-- WHAT IS EXPECTED --
In the data below, from the start through the line containing "metric analysis.", replace "salary" with "wage". Give those lines again with nothing else changed.

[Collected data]

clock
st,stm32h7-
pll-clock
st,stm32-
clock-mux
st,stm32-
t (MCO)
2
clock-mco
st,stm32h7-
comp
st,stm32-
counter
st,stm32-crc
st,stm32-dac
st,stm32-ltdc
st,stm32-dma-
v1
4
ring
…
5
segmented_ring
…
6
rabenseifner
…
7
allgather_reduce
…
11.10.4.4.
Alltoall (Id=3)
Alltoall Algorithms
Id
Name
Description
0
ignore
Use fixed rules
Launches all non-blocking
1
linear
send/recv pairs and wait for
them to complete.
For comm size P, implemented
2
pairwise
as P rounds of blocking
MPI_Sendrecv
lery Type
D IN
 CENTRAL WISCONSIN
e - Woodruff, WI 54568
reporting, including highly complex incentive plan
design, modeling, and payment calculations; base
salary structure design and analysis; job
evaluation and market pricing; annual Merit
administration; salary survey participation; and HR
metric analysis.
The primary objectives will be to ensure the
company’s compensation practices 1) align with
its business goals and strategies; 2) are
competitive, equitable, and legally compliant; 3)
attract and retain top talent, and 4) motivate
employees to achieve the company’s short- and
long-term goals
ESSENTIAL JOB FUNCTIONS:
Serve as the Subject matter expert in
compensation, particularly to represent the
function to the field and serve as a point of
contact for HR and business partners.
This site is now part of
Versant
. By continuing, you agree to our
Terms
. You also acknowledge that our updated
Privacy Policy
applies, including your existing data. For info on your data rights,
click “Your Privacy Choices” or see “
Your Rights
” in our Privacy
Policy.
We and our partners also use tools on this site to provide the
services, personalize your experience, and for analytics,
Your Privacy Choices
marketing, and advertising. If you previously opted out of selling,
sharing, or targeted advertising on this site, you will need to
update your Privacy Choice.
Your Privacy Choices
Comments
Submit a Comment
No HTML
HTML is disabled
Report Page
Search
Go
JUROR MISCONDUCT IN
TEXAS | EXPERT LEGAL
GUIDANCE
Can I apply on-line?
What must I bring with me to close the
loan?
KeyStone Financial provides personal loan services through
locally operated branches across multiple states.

-- TASK OUTPUT --
clock
st,stm32h7-
pll-clock
st,stm32-
clock-mux
st,stm32-
t (MCO)
2
clock-mco
st,stm32h7-
comp
st,stm32-
counter
st,stm32-crc
st,stm32-dac
st,stm32-ltdc
st,stm32-dma-
v1
4
ring
…
5
segmented_ring
…
6
rabenseifner
…
7
allgather_reduce
…
11.10.4.4.
Alltoall (Id=3)
Alltoall Algorithms
Id
Name
Description
0
ignore
Use fixed rules
Launches all non-blocking
1
linear
send/recv pairs and wait for
them to complete.
For comm size P, implemented
2
pairwise
as P rounds of blocking
MPI_Sendrecv
lery Type
D IN
 CENTRAL WISCONSIN
e - Woodruff, WI 54568
reporting, including highly complex incentive plan
design, modeling, and payment calculations; base
wage structure design and analysis; job
evaluation and market pricing; annual Merit
administration; wage survey participation; and HR
metric analysis.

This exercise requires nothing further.